==== INFORMATION SHOWN

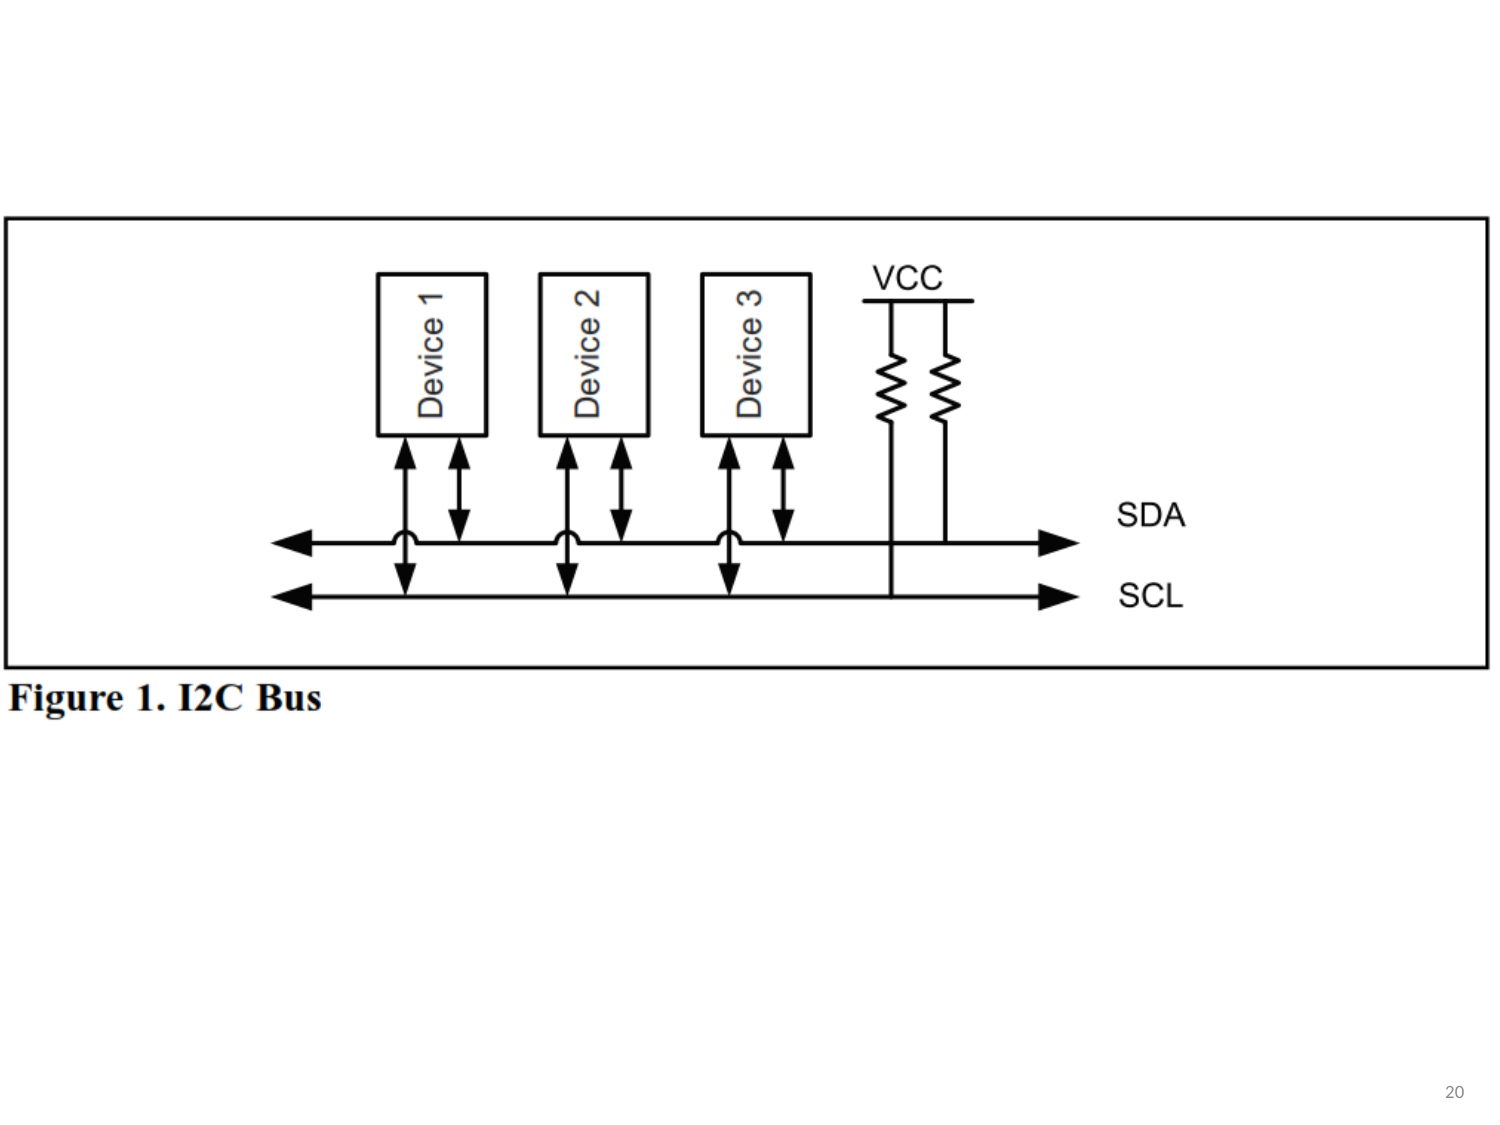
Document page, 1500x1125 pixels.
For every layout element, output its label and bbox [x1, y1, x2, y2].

picture [0, 203, 1500, 732]
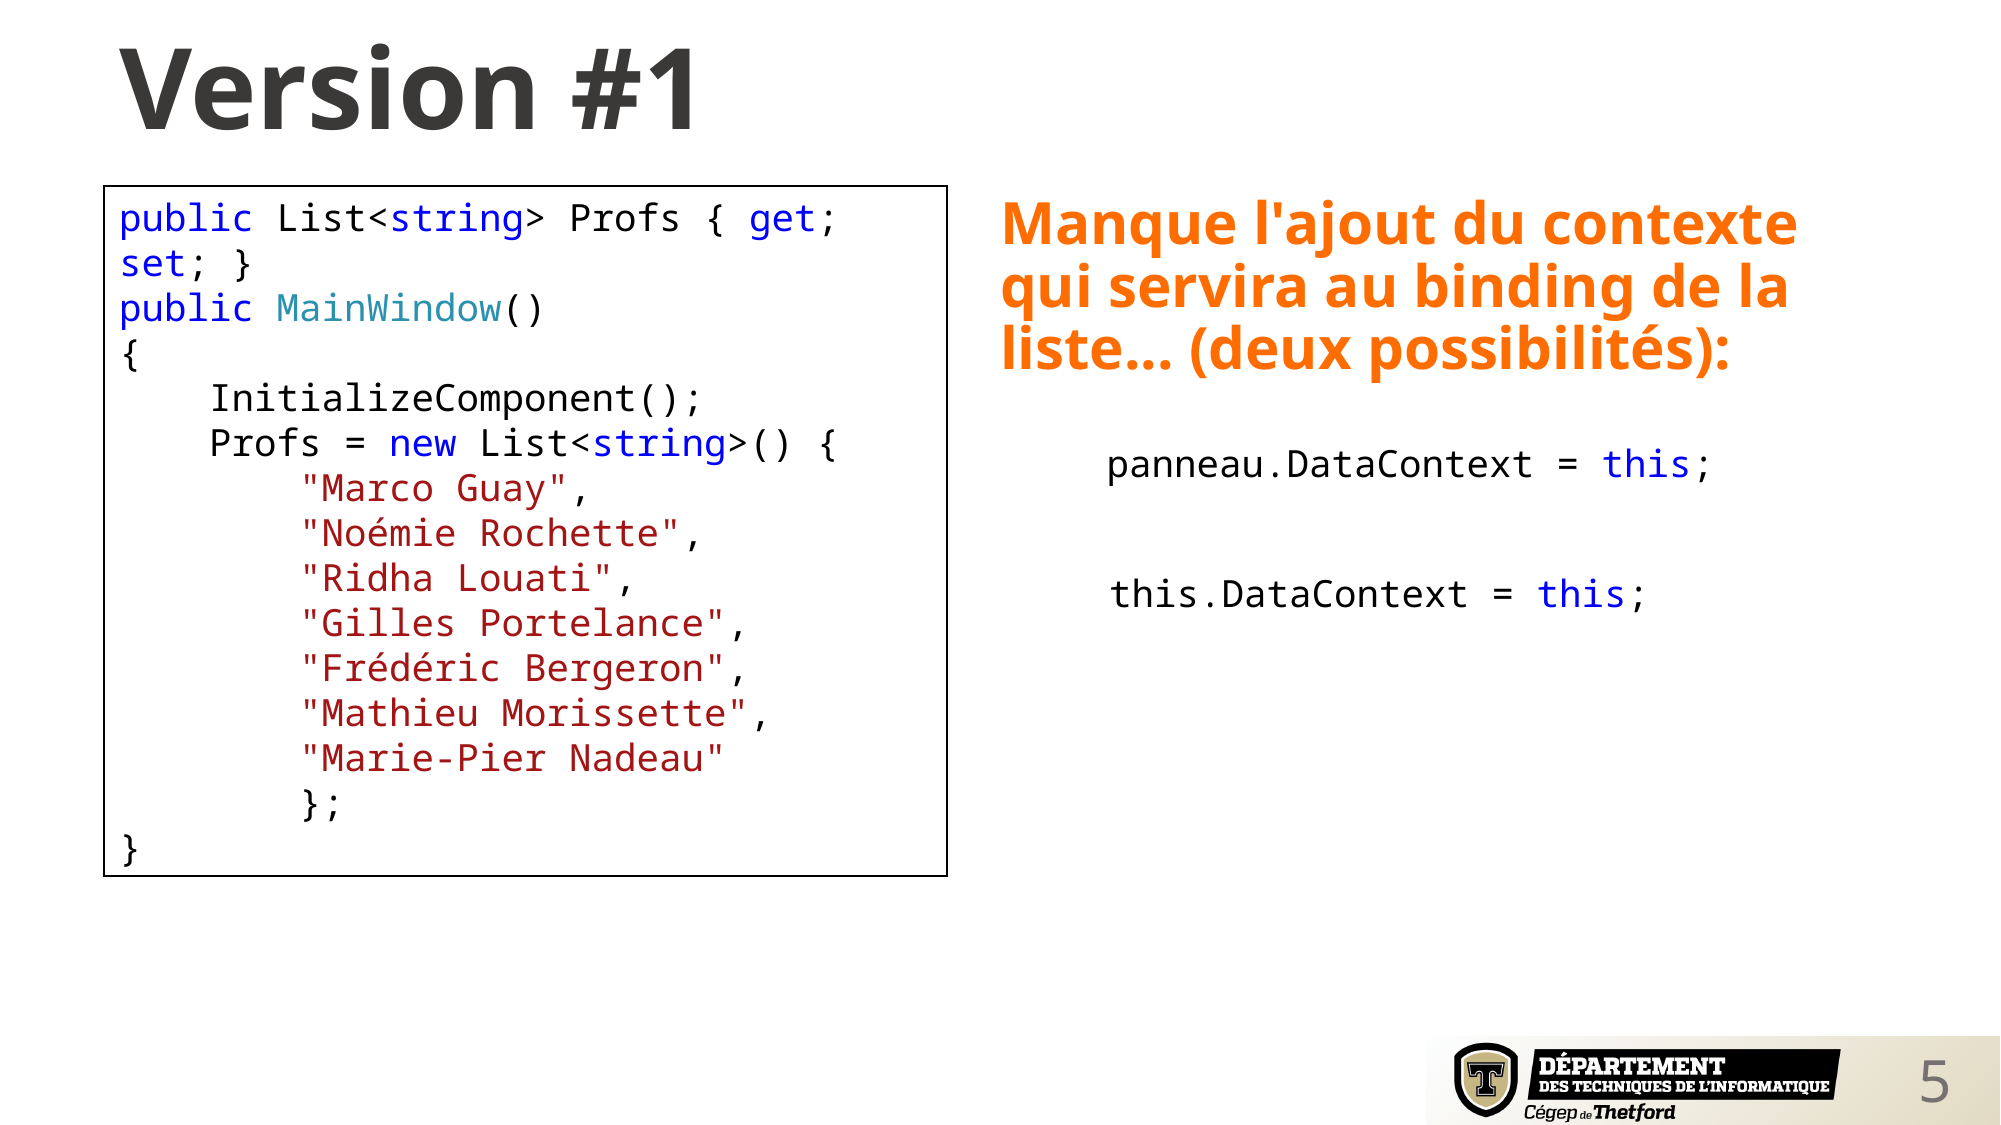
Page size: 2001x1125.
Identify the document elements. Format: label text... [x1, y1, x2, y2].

picture [1426, 1036, 1870, 1125]
text_box panneau.DataContext = this; [1091, 432, 1729, 492]
title Version #1 [104, 0, 2000, 187]
text_box public List<string> Profs { get; set; } public MainWindow() { InitializeComponent(); Profs = new List<string>() { "Marco Guay", "Noémie Rochette", "Ridha Louati", "Gilles Portelance", "Frédéric Bergeron", "Mathieu Morissette", "Marie-Pier Nadeau" }; } [103, 185, 948, 877]
subtitle Manque l'ajout du contexte qui servira au binding de la liste... (deux possibilités): [985, 186, 1884, 433]
text_box this.DataContext = this; [1094, 562, 1664, 623]
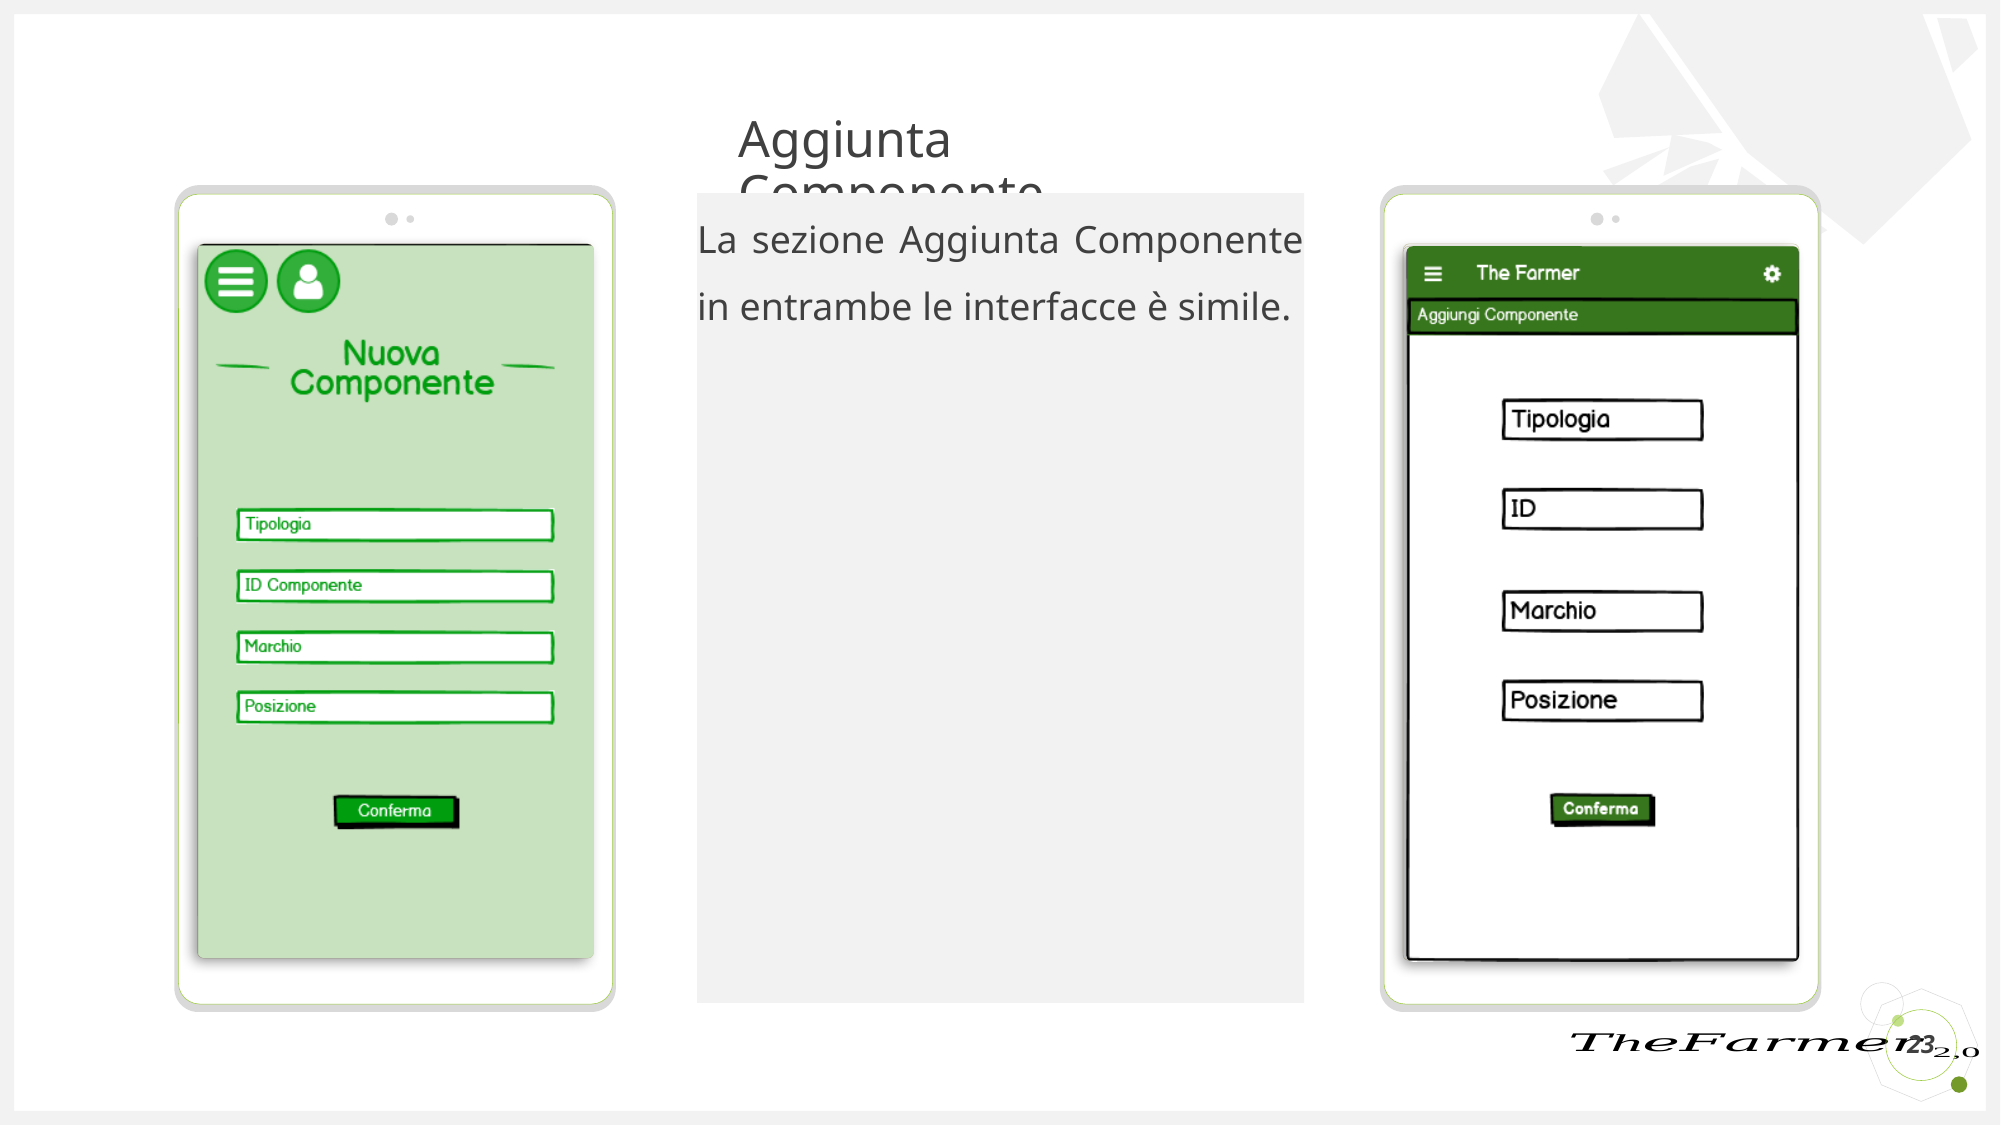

========

- _EXERCISE INSTRUCTIONS_
Transcribe the records above exactly as they appear, leaving out any pictures.

- _EXERCISE ANSWER_
Document page, 1500x1125 pixels.
For every layout element, output its label and bbox [x1, y1, x2, y2].

picture [0, 203, 1500, 732]
Page size: 2001x1125.
Identify the document elements. Format: label text... [x1, y1, x2, y2].

picture [1426, 1036, 1870, 1125]
text_box panneau.DataContext = this; [1091, 432, 1729, 492]
title Version #1 [104, 0, 2000, 187]
text_box public List<string> Profs { get; set; } public MainWindow() { InitializeComponent(); Profs = new List<string>() { "Marco Guay", "Noémie Rochette", "Ridha Louati", "Gilles Portelance", "Frédéric Bergeron", "Mathieu Morissette", "Marie-Pier Nadeau" }; } [103, 185, 948, 877]
subtitle Manque l'ajout du contexte qui servira au binding de la liste... (deux possibilités): [985, 186, 1884, 433]
text_box this.DataContext = this; [1094, 562, 1664, 623]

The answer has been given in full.